Не буду, однако, забегать вперед. Итак, мы оба держались за ту крышку. Каждый из нас по очереди забирался на нее и, лежа ничком, отдыхал, а другой, погрузившись в воду до самого подбородка, лишь придерживался за нее руками. Два дня и две ночи, то лежа на крышке, то погружаясь в воду, мы носились по океану. Под конец я почти все время был в бессознательном состоянии, но иногда слышал, как Отоо что-то бормочет на своем родном языке. Мы находились в воде, поэтому не умерли от жажды, хотя соленая морская вода разъедала опаленное солнцем тело.
Кончилось тем, что Отоо спас мне жизнь, потому что я пришел в себя на берегу футах в двадцати от воды, защищенный от солнца листьями кокосовой пальмы. Это Отоо приволок меня туда и воткнул в песок листья. Сам он лежал рядом. Я снова потерял сознание, а когда очнулся, стояла прохладная звездная ночь, и Отоо поил меня соком кокосового ореха.

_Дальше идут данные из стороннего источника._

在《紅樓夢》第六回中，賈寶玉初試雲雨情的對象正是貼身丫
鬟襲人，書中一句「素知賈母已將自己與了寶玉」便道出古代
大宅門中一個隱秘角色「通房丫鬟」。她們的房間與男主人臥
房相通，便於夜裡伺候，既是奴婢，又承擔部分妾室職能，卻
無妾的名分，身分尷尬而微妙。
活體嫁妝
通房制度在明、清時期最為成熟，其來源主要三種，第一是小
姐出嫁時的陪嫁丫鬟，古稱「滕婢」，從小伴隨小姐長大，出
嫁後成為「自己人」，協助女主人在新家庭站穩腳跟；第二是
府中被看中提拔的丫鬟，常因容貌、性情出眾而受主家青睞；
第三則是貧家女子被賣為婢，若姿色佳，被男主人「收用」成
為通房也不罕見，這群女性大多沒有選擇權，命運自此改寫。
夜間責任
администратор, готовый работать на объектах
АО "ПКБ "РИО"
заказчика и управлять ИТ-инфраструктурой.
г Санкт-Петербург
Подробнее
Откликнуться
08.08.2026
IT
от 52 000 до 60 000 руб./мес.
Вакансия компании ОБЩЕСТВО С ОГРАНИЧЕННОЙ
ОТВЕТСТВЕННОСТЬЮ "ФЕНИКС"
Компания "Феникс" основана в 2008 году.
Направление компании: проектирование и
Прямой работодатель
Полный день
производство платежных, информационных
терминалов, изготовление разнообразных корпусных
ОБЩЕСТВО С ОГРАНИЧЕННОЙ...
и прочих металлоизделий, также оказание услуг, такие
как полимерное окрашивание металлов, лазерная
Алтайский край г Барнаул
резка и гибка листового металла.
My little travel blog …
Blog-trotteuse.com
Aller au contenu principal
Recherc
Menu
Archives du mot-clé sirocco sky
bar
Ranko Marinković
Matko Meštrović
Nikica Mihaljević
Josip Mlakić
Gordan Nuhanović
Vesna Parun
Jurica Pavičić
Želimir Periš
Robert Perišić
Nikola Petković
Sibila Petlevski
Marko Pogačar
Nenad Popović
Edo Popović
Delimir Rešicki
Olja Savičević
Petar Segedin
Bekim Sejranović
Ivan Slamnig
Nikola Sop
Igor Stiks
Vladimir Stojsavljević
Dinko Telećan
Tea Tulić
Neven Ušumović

Кроме нас двоих, с "Крошки Жанны" не спасся никто. Капитан Удуз, вероятно, погиб от истощения, потому что ту крышку выбросило на берег через несколько дней. Мы с Отоо прожили на атолле целую неделю, потом нас подобрал французский крейсер и доставил на Таити. Однако за это время мы совершили церемонию обмена именами. На островах Южных морей этот обычай связывает людей узами, которые крепче уз братства. Инициатива принадлежала мне, и Отоо пришел в неописуемый восторг от этого предложения.
— Это хорошо, — сказал он по-таитянски, — потому что два дня мы вместе смотрели в глаза смерти.
— Но смерть поперхнулась, — сказал я, улыбаясь.
— Вы были храбры, господин, — ответил он, — и у смерти не хватило наглости заговорить.
— Почему ты называешь меня "господином"? — возразил я, притворяясь обиженным. — Мы же поменялись именами. Для тебя я Отоо. Ты для меня — Чарли. И между нами на веки веков ты Чарли, а я Отоо. Таков обычай. И после нашей смерти, если мы встретимся в потустороннем мире, ты все так же будешь для меня Чарли, а я для тебя Отоо.
— Да, господин, — ответил он, и глаза его засияли тихой радостью.
— Ты опять! — закричал я в негодовании.
— Разве я могу отвечать за то, что произносят мои губы? — сказал он. — Это ведь только губы. Но про себя я всегда буду говорить: "Отоо". Когда я буду думать о себе, я подумаю о тебе. Когда меня позовут по имени, я буду думать о тебе. И над небесами, и за звездами, отныне и навеки. Ты будешь для меня Отоо. Это хорошо, господин?
Я сдержал улыбку и ответил, что хорошо.